The law firm Grais & Ellsworth is close to a deal to sublease the entire 32nd floor of 1211 Avenue of the Americas.
The space is about 40,000 s/f and is being offered by the law firm Ropes & Gray, which took the floor in 2008 in order to exercise rights to grow in the property.
Ropes & Gray leased about 250,000 s/f in the nearly two million square feet skyscraper in 2005 and plans to eventually use the 32nd floor to expand.
Representatives from both Grais & Ellsworth and Ropes & Gray declined to comment on the deal.
Brokers familiar with the space say that Ropes & Gray has outfitted the floor with an office installation in order to ready it for its own occupancy.
The fact that the master tenant is a law firm likely makes the space especially suitable for Grais & Ellsworth. Law firms tend to prefer a distinct type of office layout, according to real estate experts, with the perimeter space dedicated to windowed offices for partners and senior attorneys and also space alloted to filing systems that allow firms to organize the prodigious amounts of paperwork they must typically keep on hand.

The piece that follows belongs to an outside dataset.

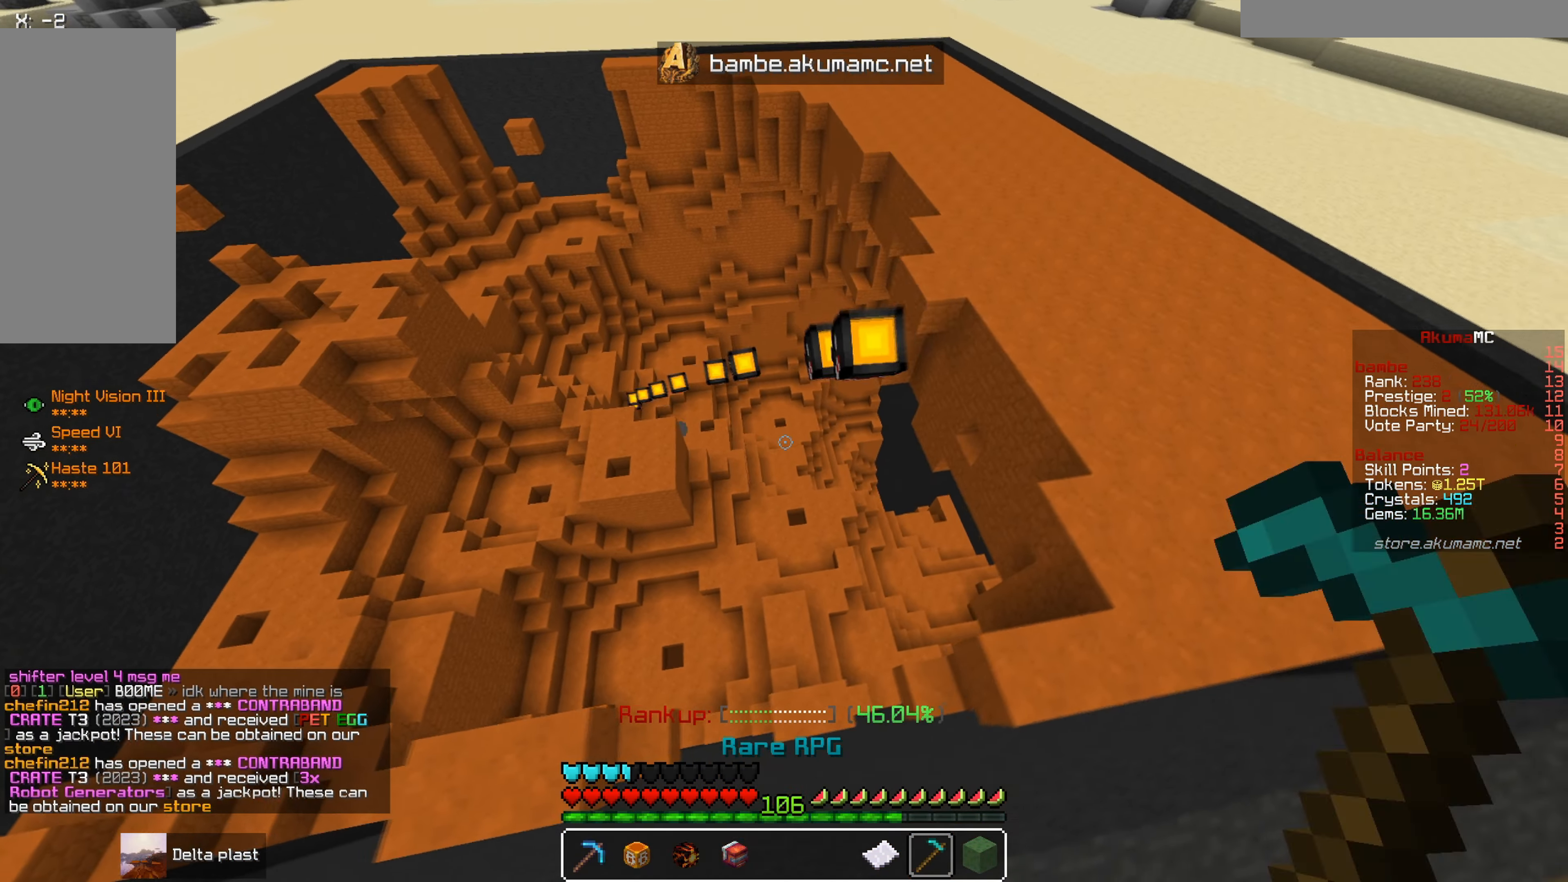
{"keys": ["a"], "mouse": ["right"]}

Sources say that Grais & Ellsworth is negotiating a seven-year deal for the space with an option to leave after five years. Rents were not available by press time. Although the agency team that handles deals in the building does not make public an asking rate for space, people familiar with the building say rents for space being offered directly by the landlord generally range between $70 and $85 psf, depending on the floor.

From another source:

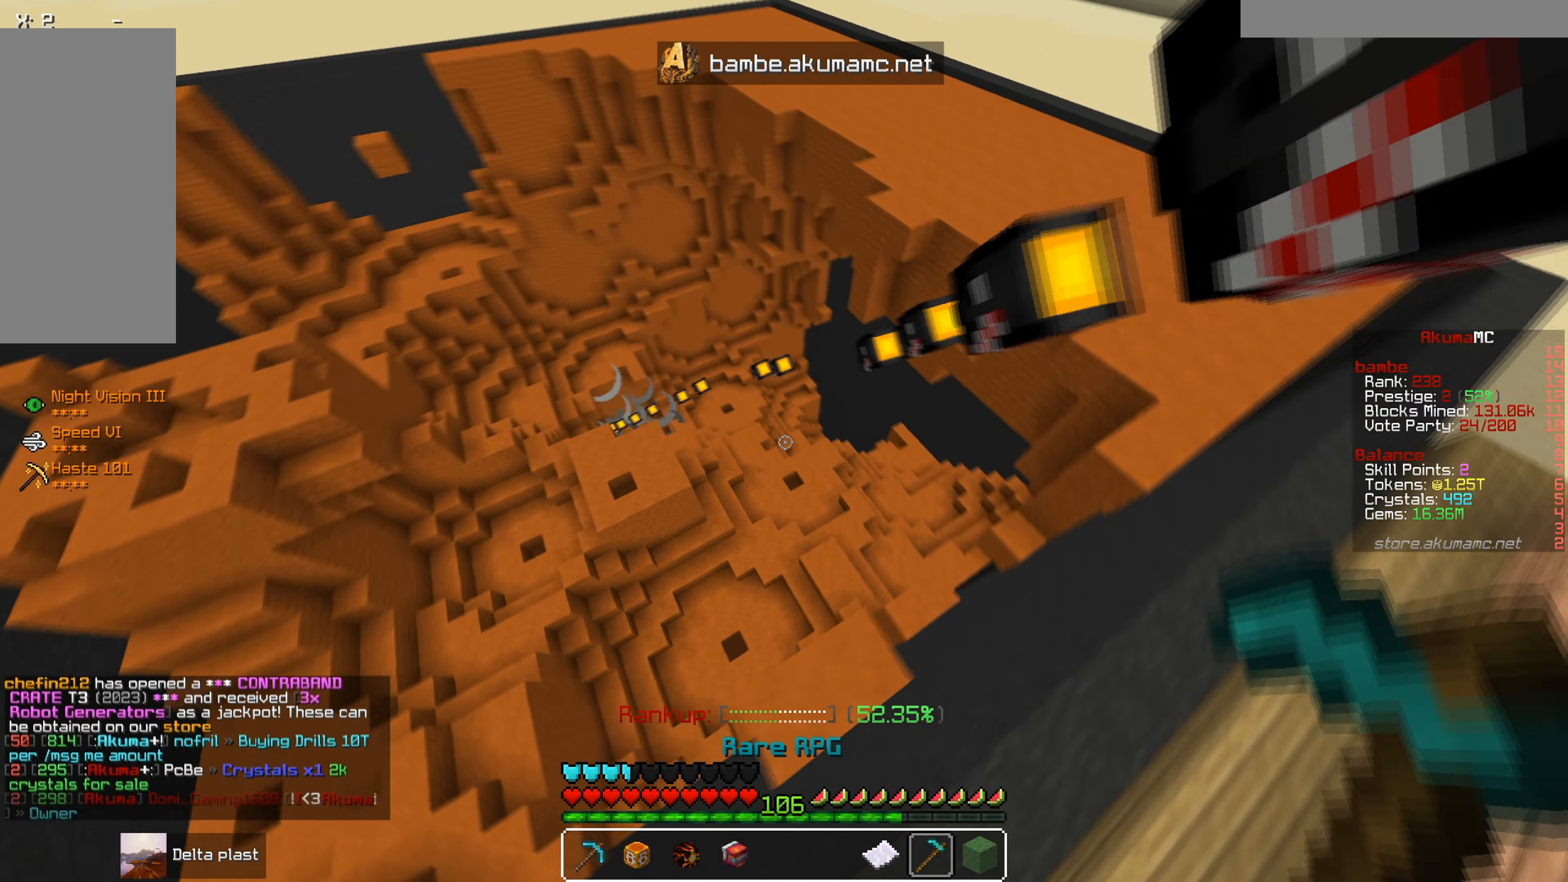
{"keys": ["a", "s"], "mouse": ["right"]}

The sublease will allow Ropes & Gray to net income on the vacant floor until its growth is sufficient enough to fill the space itself. The firm’s lease in the building stretches until 2027.
Though Ropes & Gray is a large tenant, 1211 Avenue of the Americas is predominantly leased by the television and media conglomerate News Corporation, which occupies about one million square feet in the property. Only the tower’s top four floors, 41-44, totaling 160,000 s/f, are available, beginning next year.
A team from the real estate services firm Cushman & Wakefield handles leasing at the property for owner Beacon Properties. It’s not clear however if any deals will get done for the vacancy.
In recent months, Beacon hired the brokerage company Eastdil Secured to market the property for sale. According to sources, Beacon put the effort on hold after offers for the asset came in hundreds of millions of dollars below the roughly $2 billion it was seeking.
Sources say that the firm will likely test the market again next year, which puts into question how willing it will be to try to fill the tower space.
If the commercial leasing market begins to rise, attaching a valuable vacant block as a potential opportunity for a buyer to capture high rents could make the building more alluring on the auctioning block to potential bidders.